Cao Cao paid his respects at the tomb of Yuan Shao, where he wept for his friend-turned-enemy. He also offered condolences and pensions for members of Yuan Shao's family at Ye, though Cao Cao's son Cao Pi took Yuan Xi's wife Lady Zhen as his own wife in a serious breach of propriety. Politically, Cao Cao employed many of Yuan Shao's former officials, relieved all newly conquered territories of taxes for one year, and devoted his policies to rebuild the country devastated by the three-way war among Cao Cao and the Yuan brothers. All these gained him wide popularity, which, along with the contingents of Bing Province troops sent to settle at Ye, prevented the outbreak of rebellion in favour of the former rulers. Gao Gan, the Inspector of Bing Province, offered his nominal surrender to Cao Cao for the time being. For Cao Cao's successes, an imperial decree named him the Governor of Ji Province, but Cao Cao excused himself from the honour and continued with his old post as Governor of Yan Province.

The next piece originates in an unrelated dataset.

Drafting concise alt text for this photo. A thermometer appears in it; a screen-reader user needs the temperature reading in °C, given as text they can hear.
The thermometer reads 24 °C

For the most part, the fall of Ye removed the Yuan clan's power from Ji province. Yuan Tan, who had been taking advantage of the siege of Ye to take territories that belonged to Yuan Shang, defeated Yuan Shang in Zhongshan and drove him further north to seek refuge under Yuan Xi in You Province. Since Yuan Tan was at least expected to help during the siege, Cao Cao now accused Yuan Tan of acting in bad faith, and cancelled the marriage between their families. Months later, Yuan Tan returned to Nanpi and Cao Cao moved to attack him, killing him in battle in the first month of 205. Yuan Shang and Yuan Xi were unable to reorganize their men in You Province after their setbacks and rebellions under their rule, and were decisively defeated along with their allies the Wuhuan in the Battle of White Wolf Mountain in 207.

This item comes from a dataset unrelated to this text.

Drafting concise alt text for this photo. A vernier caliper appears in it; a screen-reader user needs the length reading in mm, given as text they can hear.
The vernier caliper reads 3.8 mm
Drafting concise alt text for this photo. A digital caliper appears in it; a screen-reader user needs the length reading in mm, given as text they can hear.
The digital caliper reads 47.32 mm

Ye proved to be a useful acquisition for Cao Cao, who took the city as his chief residence soon after its capture. Over the years the city and its surrounding Wei Commandery became the heart of Cao Cao's power, as he initiated several works in and around the city, including the much-celebrated Bronze Bird Terrace and the Xuanwu Pond (玄武池), where he trained his navy. In 213 Cao Cao was enfeoffed as the Duke of Wei, named after Ye's commandery, and the name stuck throughout the rise of the Cao family's fortunes, culminating in the state of Cao Wei that succeeded the Han dynasty in 220. According to Shui Jing Zhu, Ye was regarded as the Northern Capital during the Wei dynasty.